** What to do **
Write out every row below word for word, leaving out the pictures.

[Figure understanding tasks]
= Beginning of Section =

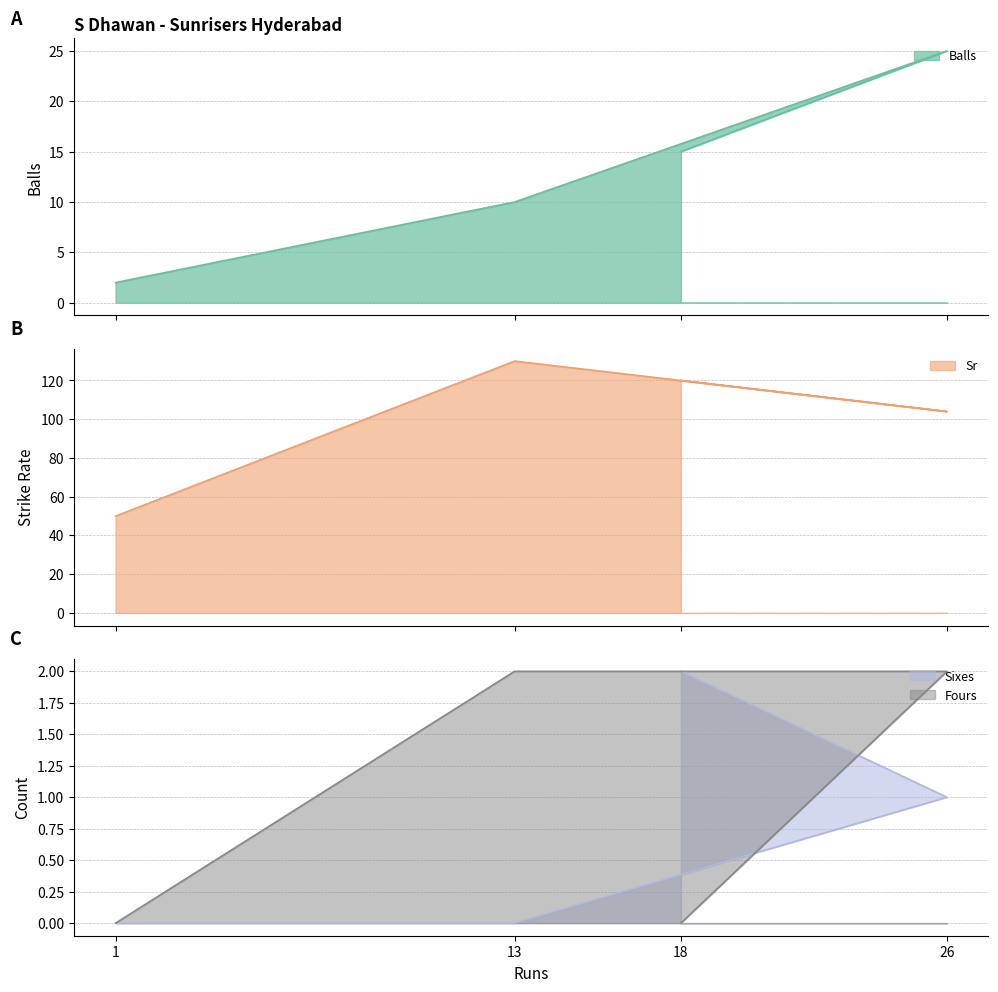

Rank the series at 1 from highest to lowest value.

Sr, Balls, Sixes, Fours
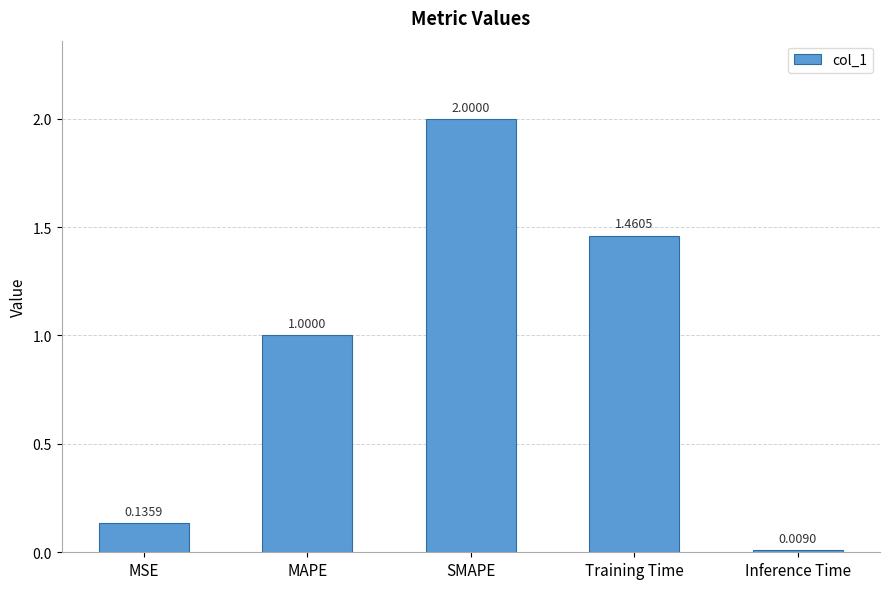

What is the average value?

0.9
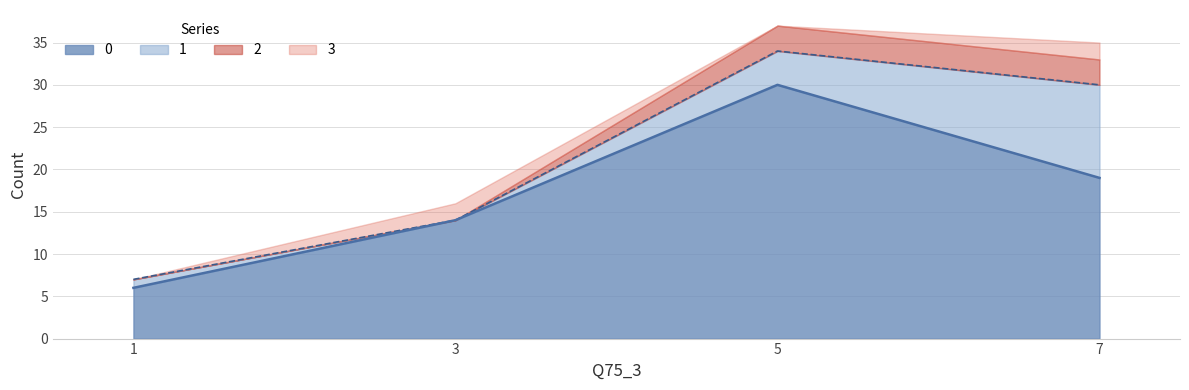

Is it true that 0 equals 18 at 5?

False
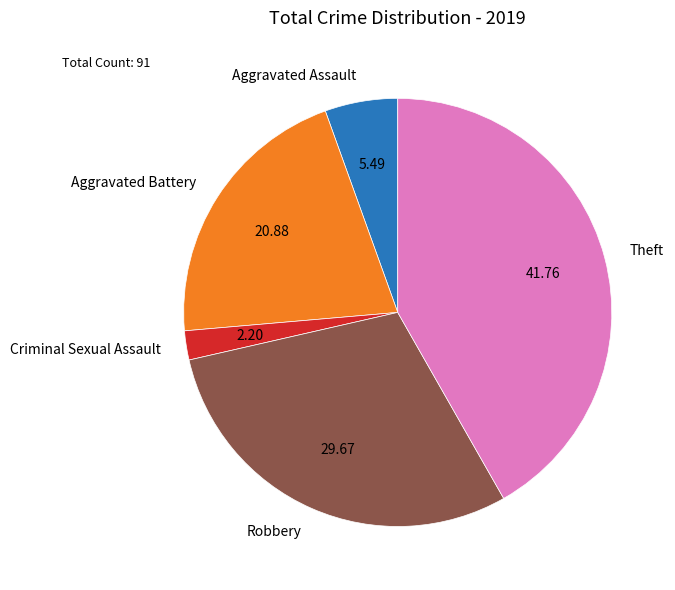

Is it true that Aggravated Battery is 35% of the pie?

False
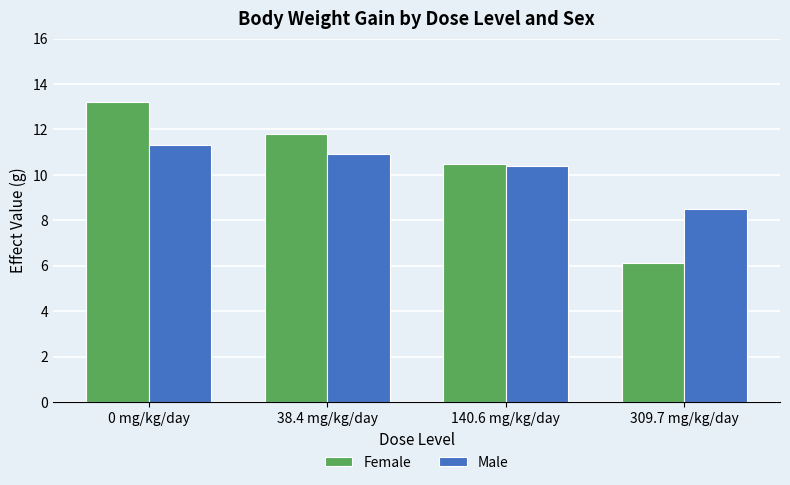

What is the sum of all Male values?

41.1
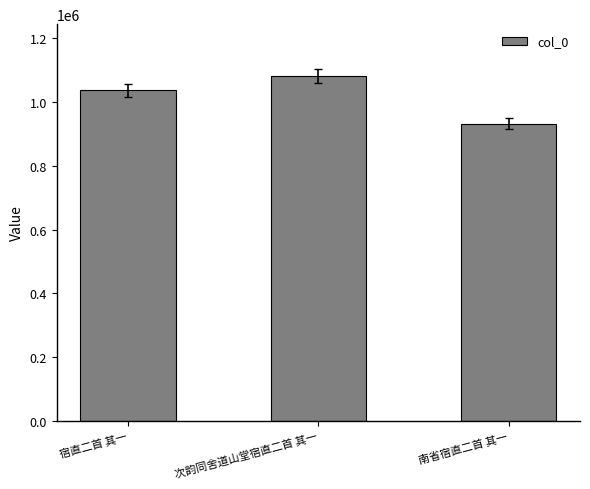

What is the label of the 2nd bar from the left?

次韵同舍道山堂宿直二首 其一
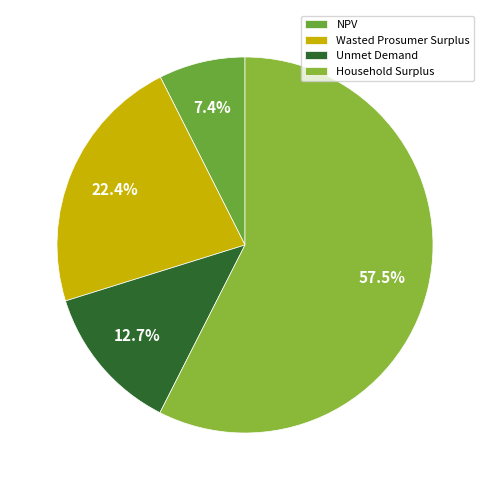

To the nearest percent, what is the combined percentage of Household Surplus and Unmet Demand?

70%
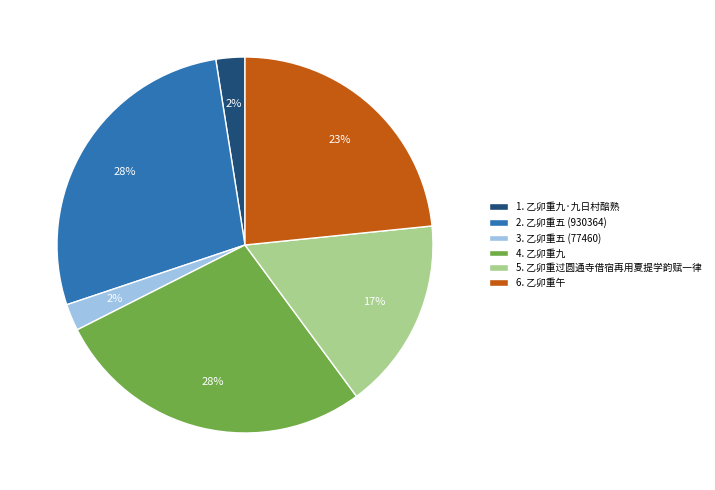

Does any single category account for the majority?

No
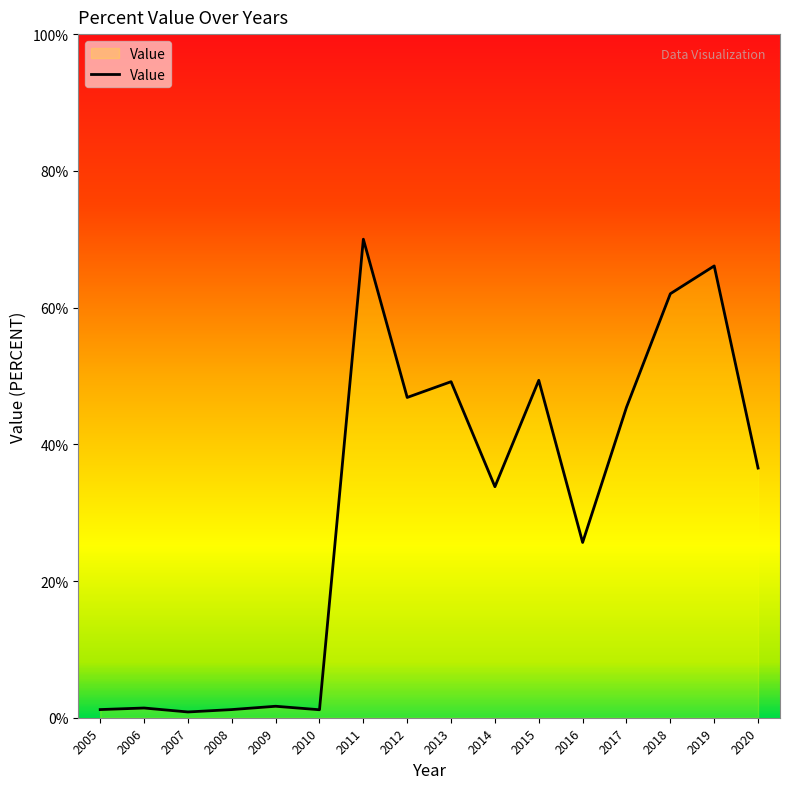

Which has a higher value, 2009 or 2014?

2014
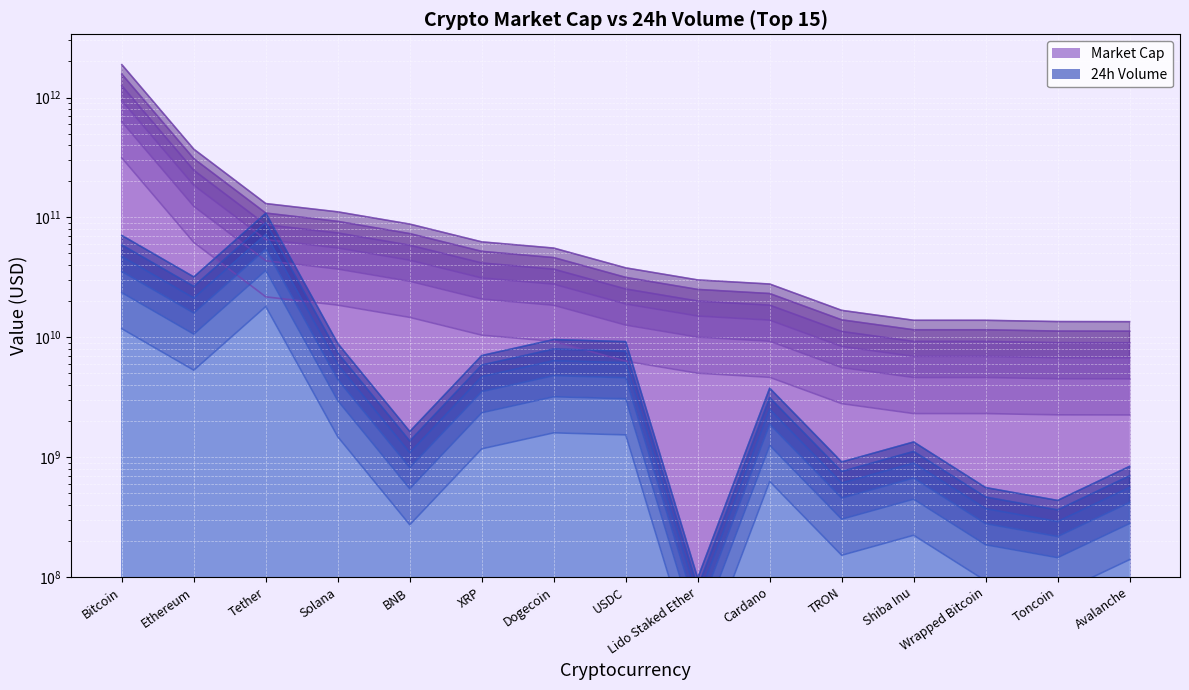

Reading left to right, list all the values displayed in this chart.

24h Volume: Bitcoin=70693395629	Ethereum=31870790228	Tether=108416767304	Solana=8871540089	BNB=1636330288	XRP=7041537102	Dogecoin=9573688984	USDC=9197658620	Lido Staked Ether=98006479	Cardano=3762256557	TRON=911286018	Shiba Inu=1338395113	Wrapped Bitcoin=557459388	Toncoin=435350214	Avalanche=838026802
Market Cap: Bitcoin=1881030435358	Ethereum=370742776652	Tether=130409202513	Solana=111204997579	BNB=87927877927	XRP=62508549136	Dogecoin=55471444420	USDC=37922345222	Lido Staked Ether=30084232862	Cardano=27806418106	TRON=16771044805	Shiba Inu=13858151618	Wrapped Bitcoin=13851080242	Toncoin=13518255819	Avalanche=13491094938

= End of Section =

** Output of the exercise **
Rank the series at 1 from highest to lowest value.

Sr, Balls, Sixes, Fours

What is the average value?

0.9

Is it true that 0 equals 18 at 5?

False

Is it true that Aggravated Battery is 35% of the pie?

False

What is the sum of all Male values?

41.1

What is the label of the 2nd bar from the left?

次韵同舍道山堂宿直二首 其一

To the nearest percent, what is the combined percentage of Household Surplus and Unmet Demand?

70%

Does any single category account for the majority?

No

Which has a higher value, 2009 or 2014?

2014

Reading left to right, list all the values displayed in this chart.

24h Volume: Bitcoin=70693395629	Ethereum=31870790228	Tether=108416767304	Solana=8871540089	BNB=1636330288	XRP=7041537102	Dogecoin=9573688984	USDC=9197658620	Lido Staked Ether=98006479	Cardano=3762256557	TRON=911286018	Shiba Inu=1338395113	Wrapped Bitcoin=557459388	Toncoin=435350214	Avalanche=838026802
Market Cap: Bitcoin=1881030435358	Ethereum=370742776652	Tether=130409202513	Solana=111204997579	BNB=87927877927	XRP=62508549136	Dogecoin=55471444420	USDC=37922345222	Lido Staked Ether=30084232862	Cardano=27806418106	TRON=16771044805	Shiba Inu=13858151618	Wrapped Bitcoin=13851080242	Toncoin=13518255819	Avalanche=13491094938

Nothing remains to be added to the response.